Der Vortrag begleitet Soldaten, DJs und Piloten, Schlafforscher:innen und Schlafende durch ihre Nächte. Dabei zeigt er auf, wie sich das Verständnis des schlafenden und träumenden Menschen im Laufe des »langen 20. Jahrhunderts« veränderte und der Schlaf auf unterschiedliche Weise zu einer wertvollen „Ressource“ wurde.

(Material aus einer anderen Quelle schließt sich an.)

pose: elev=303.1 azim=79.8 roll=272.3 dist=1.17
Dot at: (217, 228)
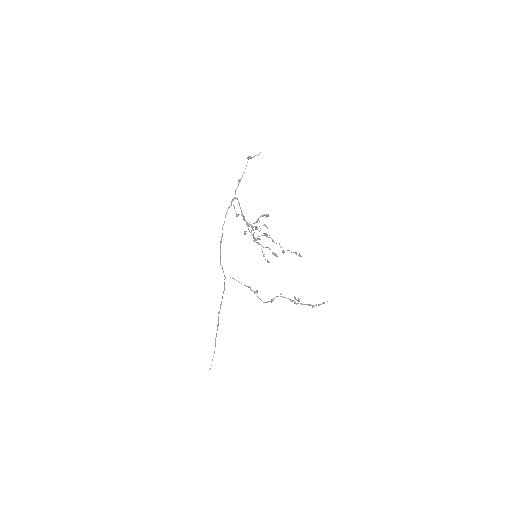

HANNAH AHLHEIM: Historikerin und Professorin für Zeitgeschichte an der Justus-Liebig-Universität Gießen; Ahlheim war u.a. wissenschaftliche Mitarbeiterin am Zentrum für Zeithistorische Forschung in Potsdam und von 2017-2018 Fellow des Instituts für die Geschichte und Zukunft der Arbeit am IGK Arbeit und Lebenslauf in globalgeschichtlicher Perspektive (re:work) der Humboldt-Universität; sie forscht zur Geschichte des Nationalsozialismus, zur Geschichte des Antisemitismus, zum Unbewussten in der Geschichte des 20. Jahrhunderts und zur Geschichte von Schlaf und Zeit; ihre Studie »Der Traum vom Schlaf im 20. Jahrhundert« erschien 2018 im Wallsteinverlag.
Mosse Lectures Wintersemester 2023/24: Sleep Modes. Über Wachen und Schlafen
Mit verlässlicher Regelmäßigkeit nimmt der Mensch sich raus aus der Welt; ein Drittel seines Lebens verbringt er schlafend. Während dieser Zeit sind wir wie „ungeboren“, schreibt Sigmund Freud einmal. „Jedes Erwachen ist dann wie eine erneute Geburt.“ Und umgekehrt, so ließe sich hinzufügen: Mit jeder Geburt beginnt eine lebenslange Beziehung zu Schlaf und Erwachen. Dass diese Beziehung aber weder nur „natürlich“ noch komplikationsfrei verläuft, sondern aufs Engste an die Schlafkulturen ihrer jeweiligen Zeit gebunden ist, offenbart ein Blick in die Geschichte des Schlafs. Wie schon Kinder an einen alltagstauglichen Schlafrhythmus herangeführt werden, was man sich unter einem guten bzw. gesunden Schlaf vorstellt, wie mit Schlafstörungen umgegangen und Schlaf medizinisch überwacht und gefördert wird, unterliegt historisch veränderlichen Vorzeichen.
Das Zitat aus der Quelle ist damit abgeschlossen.